Figure 3: Since the “Emergency Solar Still – Saran Wrap,” successfully desalinated the salt water, it was assumed that using a clear plastic tarp as the cover sheet, instead of saran wrap, would work as well. Due to the increased thickness of the tarp (0.94 inches vs. 0.0005 inches), no effluent was produced by the “Emergency Solar Still – Clear Plastic Tarp.”
In order to test the effects of varied Saran Wrap cover sheet thicknesses, three stills were fabricated; one had one layer of Saran Wrap, the second had two, and the third had three as their respective cover sheets. When those three emergency stills were tested in unison, no effluent was produced. As can be seen from Figure 4, Model 7 used distinct buckets for its basin than Model 5 did. Since no effluent was produced by any of these stills, it was assumed that the distinct dimensions of the bucket were what hindered the production of effluent. In response, the Model 8 stills were all made using the exact gray buckets used for Model 5. Nonetheless, no effluent was produced, yet again. This was due to the fact that the stills were not receiving sufficient heat since three were tested at once rather than individually.
Figure 4: Three emergency solar stills with saran cover sheets were tested in unison; one had a single layer of saran wrap, the second had two layers, and the third had three (0.0127 mm, 0.0254 and 0.0381 mm, respectively). All testing conditions for Model 7 were the same as Model 5, except for the type of bucket. Since Model 7 produced no effluent, Model 8 used the buckets used for Model 5. Regardless, no effluent was produced by any of the stills because they did not get sufficiently hot since multiple were tested at a time.

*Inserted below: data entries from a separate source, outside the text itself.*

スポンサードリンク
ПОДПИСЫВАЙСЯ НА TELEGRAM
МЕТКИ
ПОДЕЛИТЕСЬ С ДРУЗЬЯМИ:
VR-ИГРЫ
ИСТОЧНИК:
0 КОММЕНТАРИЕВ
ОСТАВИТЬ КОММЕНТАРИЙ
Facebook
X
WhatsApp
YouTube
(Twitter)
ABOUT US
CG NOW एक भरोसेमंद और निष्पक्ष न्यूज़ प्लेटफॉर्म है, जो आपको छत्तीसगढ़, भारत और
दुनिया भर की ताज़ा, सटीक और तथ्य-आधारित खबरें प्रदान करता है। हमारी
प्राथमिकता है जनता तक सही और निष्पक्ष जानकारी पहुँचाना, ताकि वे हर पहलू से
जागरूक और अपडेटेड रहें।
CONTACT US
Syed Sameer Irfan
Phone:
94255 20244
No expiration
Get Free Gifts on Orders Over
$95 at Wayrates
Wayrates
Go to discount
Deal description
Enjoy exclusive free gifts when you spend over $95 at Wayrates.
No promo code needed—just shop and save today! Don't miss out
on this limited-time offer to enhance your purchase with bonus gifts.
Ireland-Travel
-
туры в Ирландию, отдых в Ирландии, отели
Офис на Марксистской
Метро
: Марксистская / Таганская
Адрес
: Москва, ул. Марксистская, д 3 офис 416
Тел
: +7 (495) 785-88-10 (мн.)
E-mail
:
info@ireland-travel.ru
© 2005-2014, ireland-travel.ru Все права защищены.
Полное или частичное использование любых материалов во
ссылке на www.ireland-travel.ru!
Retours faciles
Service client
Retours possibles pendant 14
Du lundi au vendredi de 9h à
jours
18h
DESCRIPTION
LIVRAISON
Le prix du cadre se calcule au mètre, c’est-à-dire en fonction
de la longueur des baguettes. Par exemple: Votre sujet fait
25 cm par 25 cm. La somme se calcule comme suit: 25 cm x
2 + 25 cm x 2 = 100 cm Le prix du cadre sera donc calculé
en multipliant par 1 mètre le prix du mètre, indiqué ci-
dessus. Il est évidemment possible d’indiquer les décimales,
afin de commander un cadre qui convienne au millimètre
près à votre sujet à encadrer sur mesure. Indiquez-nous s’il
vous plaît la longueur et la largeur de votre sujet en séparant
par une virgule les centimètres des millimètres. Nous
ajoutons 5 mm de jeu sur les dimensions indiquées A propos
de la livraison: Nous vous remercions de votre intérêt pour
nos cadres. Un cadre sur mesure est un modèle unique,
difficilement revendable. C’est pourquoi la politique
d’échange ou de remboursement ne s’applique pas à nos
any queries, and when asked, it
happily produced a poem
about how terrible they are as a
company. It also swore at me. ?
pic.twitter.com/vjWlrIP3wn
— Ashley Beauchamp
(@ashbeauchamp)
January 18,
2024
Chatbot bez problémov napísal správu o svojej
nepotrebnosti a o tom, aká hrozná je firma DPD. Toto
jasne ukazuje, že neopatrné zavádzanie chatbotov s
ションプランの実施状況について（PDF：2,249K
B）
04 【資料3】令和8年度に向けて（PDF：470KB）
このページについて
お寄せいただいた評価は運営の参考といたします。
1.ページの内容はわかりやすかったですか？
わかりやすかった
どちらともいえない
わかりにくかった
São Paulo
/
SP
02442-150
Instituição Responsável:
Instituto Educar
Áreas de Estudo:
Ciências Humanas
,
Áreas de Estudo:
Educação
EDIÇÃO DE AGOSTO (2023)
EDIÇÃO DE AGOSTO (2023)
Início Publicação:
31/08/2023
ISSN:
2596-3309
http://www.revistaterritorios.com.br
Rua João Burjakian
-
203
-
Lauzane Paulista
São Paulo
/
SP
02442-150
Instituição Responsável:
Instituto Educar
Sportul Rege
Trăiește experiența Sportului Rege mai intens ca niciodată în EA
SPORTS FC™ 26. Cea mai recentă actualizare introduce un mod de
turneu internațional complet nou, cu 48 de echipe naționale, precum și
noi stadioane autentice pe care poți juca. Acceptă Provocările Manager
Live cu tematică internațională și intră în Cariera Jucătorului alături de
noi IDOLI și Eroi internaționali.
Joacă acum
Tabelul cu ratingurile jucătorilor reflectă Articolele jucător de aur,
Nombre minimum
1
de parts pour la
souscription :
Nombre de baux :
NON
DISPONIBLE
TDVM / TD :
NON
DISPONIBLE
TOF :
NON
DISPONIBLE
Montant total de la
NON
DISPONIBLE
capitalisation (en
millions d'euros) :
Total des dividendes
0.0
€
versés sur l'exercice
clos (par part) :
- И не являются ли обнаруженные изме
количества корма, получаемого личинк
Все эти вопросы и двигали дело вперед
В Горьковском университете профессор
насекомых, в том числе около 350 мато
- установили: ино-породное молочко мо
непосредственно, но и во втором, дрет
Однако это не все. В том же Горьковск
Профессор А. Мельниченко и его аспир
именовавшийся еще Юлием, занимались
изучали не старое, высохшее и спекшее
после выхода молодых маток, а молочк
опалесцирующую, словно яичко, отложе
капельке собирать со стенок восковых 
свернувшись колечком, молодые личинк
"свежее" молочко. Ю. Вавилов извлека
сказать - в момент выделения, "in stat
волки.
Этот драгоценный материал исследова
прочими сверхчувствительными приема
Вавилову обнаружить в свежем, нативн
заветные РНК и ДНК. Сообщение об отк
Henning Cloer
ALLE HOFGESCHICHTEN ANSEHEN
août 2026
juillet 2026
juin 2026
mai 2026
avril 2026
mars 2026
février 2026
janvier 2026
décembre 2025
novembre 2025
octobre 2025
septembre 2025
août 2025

The necessity for research in this field continues to grow as the water crisis worsens. As industrial expansion and population growth continue to skyrocket, this research will only become more vital. Water purification methods that operate solely from the power of clean energy are limited, so it is important to continue to invest time and resources into the optimization of the solar still. The overarching goal of this study was to improve the efficiency of solar stills. Now that I am an informed researcher, I have learned that the research must now be centered in mitigating the effects of the brine rather than improving the efficiency of the solar still. If given more time, I would devote my resources towards addressing that major knowledge gap posed by solar stills. A study conducted by Jahan et al. found that natural brine produced in Syracuse, New York can be repurposed and used as an anti-icing agent on roads (2012). They found that using natural brine as a road deicer was environmentally friendly, cost effective, and decreased the number of accidents. Considering that the brine used in Jahan et al’s study successfully made the roads less icy, the repurposing of brine from solar stills is definitely a potential solution.